Garment inspection is a process of visually examining the finished apparels in relation to the raw material used and the adherence to the standard measurement required. In fact this inspection is done in the early stages of the production of the garment to detect if there are any flaws regarding non conformation to standard instructions. A huge expense is avoided that way, which is otherwise inevitable, if defects are detected in the garments later on that make the garment worthy of rejection only.
Nowadays, since the consumer can punish the supplier by penalizing him for supplying defective goods, the manufacturers take very good care in garment inspection before sending these to the retailers as it may otherwise cost them vast deal of money and good will.
There are certain measures that have to be followed in the apparel industry to prevent any mishaps from occurring:
• The quality of the fabric has to be checked thoroughly in the beginning as the quality of the finished garment depends on it. No amount of best manufacturing method could cover up a truly defective material.
• Trims quality is essential for a super quality garment. So, quantity checking ought to be done instead of the random checking.
• A good cutting will reduce the chances of defects later on. In the cutting room garment inspection is effected by following assiduously three check points:
a. Marker checking
b. Cut part audit
c. Bundle checking
• Printing is also a necessary feature. It is done only in cut panels before it passes on to sewing department. Print defects consist of misprint, overlapping or shade variation.

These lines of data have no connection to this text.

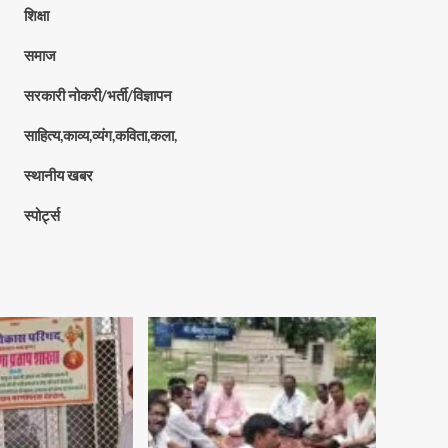
शिक्षा
समाज
सरकारी नोकरी/भर्ती/विज्ञापन
साहित्य,काव्य,व्यंग,कविता,कला,
स्थानीय खबर
स्पोर्ट्स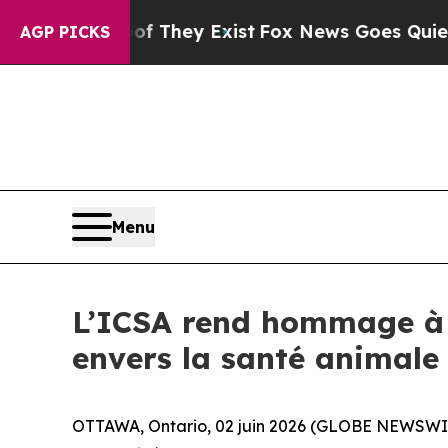
 no Proof They Exist
Fox News Goes Quiet as 'Ma
AGP PICKS
Menu
L’ICSA rend hommage à 
envers la santé animale
OTTAWA, Ontario, 02 juin 2026 (GLOBE NEWSWIRE) 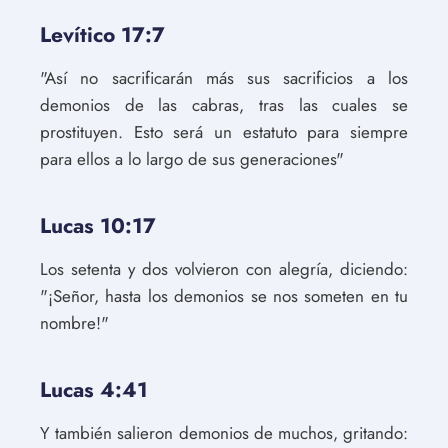
Levítico 17:7
"Así no sacrificarán más sus sacrificios a los
demonios de las cabras, tras las cuales se
prostituyen. Esto será un estatuto para siempre
para ellos a lo largo de sus generaciones"
Lucas 10:17
Los setenta y dos volvieron con alegría, diciendo:
"¡Señor, hasta los demonios se nos someten en tu
nombre!"
Lucas 4:41
Y también salieron demonios de muchos, gritando: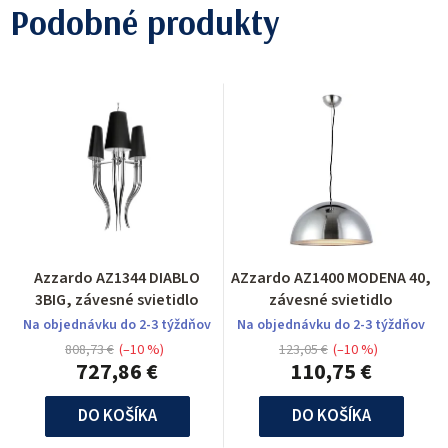
Podobné produkty
Azzardo AZ1344 DIABLO
AZzardo AZ1400 MODENA 40,
3BIG, závesné svietidlo
závesné svietidlo
Na objednávku do 2-3 týždňov
Na objednávku do 2-3 týždňov
808,73 €
(–10 %)
123,05 €
(–10 %)
727,86 €
110,75 €
DO KOŠÍKA
DO KOŠÍKA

• Embroidery is also essential. In case there is embroidery work; the garment inspection is done thoroughly before given for sewing.

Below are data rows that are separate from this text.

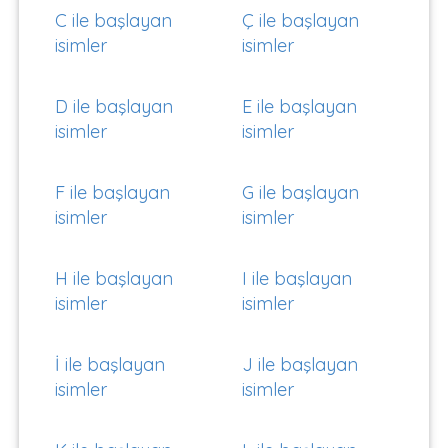
C ile başlayan
Ç ile başlayan
isimler
isimler
D ile başlayan
E ile başlayan
isimler
isimler
F ile başlayan
G ile başlayan
isimler
isimler
H ile başlayan
I ile başlayan
isimler
isimler
İ ile başlayan
J ile başlayan
isimler
isimler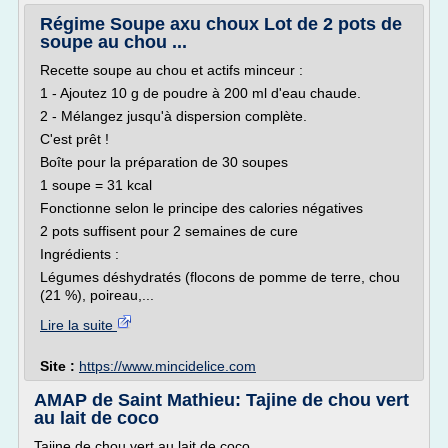
Régime Soupe axu choux Lot de 2 pots de
soupe au chou ...
Recette soupe au chou et actifs minceur :
1 - Ajoutez 10 g de poudre à 200 ml d'eau chaude.
2 - Mélangez jusqu'à dispersion complète.
C'est prêt !
Boîte pour la préparation de 30 soupes
1 soupe = 31 kcal
Fonctionne selon le principe des calories négatives
2 pots suffisent pour 2 semaines de cure
Ingrédients :
Légumes déshydratés (flocons de pomme de terre, chou
(21 %), poireau,...
Lire la suite
Site :
https://www.mincidelice.com
AMAP de Saint Mathieu: Tajine de chou vert
au lait de coco
Tajine de chou vert au lait de coco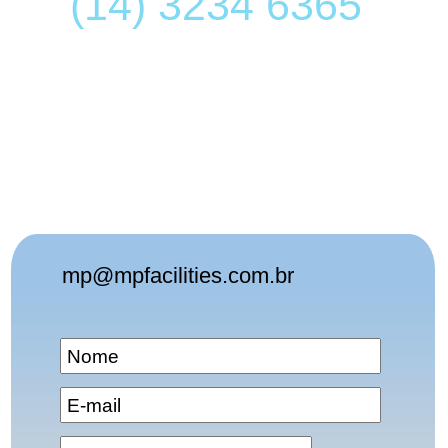
(14) 3234 6365
mp@mpfacilities.com.br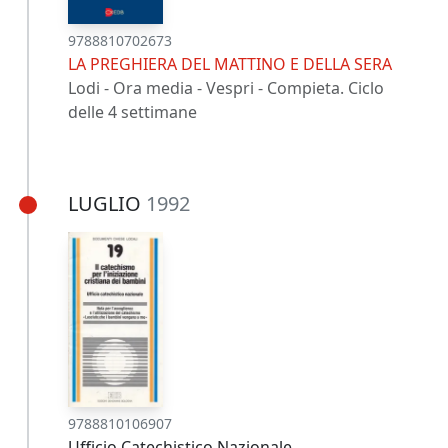
9788810702673
LA PREGHIERA DEL MATTINO E DELLA SERA
Lodi - Ora media - Vespri - Compieta. Ciclo
delle 4 settimane
LUGLIO
1992
9788810106907
Ufficio Catechistico Nazionale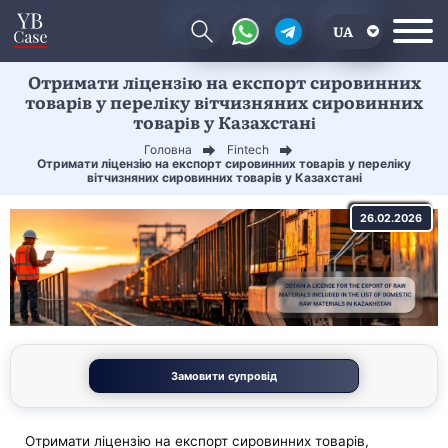
UA
Отримати ліцензію на експорт сировинних
EN
товарів у переліку вітчизняних сировинних
товарів у Казахстані
CN
Головна
Fintech
Отримати ліцензію на експорт сировинних товарів у переліку
вітчизняних сировинних товарів у Казахстані
26.02.2026
Замовити супровід
Отримати ліцензію на експорт сировинних товарів,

• In sewing department there are different checkpoints:
i. Inline inspection consists of partially stitched garments being checked completely.
ii. Roaming inspection has checkers randomly checking pieces while roaming.
iii. Traffic light inspection system is rarely used by manufacturers. Each operator gets a card for measuring quality. The quality checker checks few pieces at random and marks red or green on the card according to rating criteria.
iv. End of line inspection involves checking of completely stitched garments by a checker.
v. Audit of the checked piece is followed very rarely, but is quite significant in the sense that it ensures that only thoroughly checked garments leave the sewing room.
• Finishing department also has three kinds of garment inspection processes:
a. Initial finishing inspection
b. Final finishing inspection
c. Internal final audit
If such meticulous care is taken in garment inspection at every stage of manufacturing garments, then there would be without doubt very rare chances of defective garments being produced.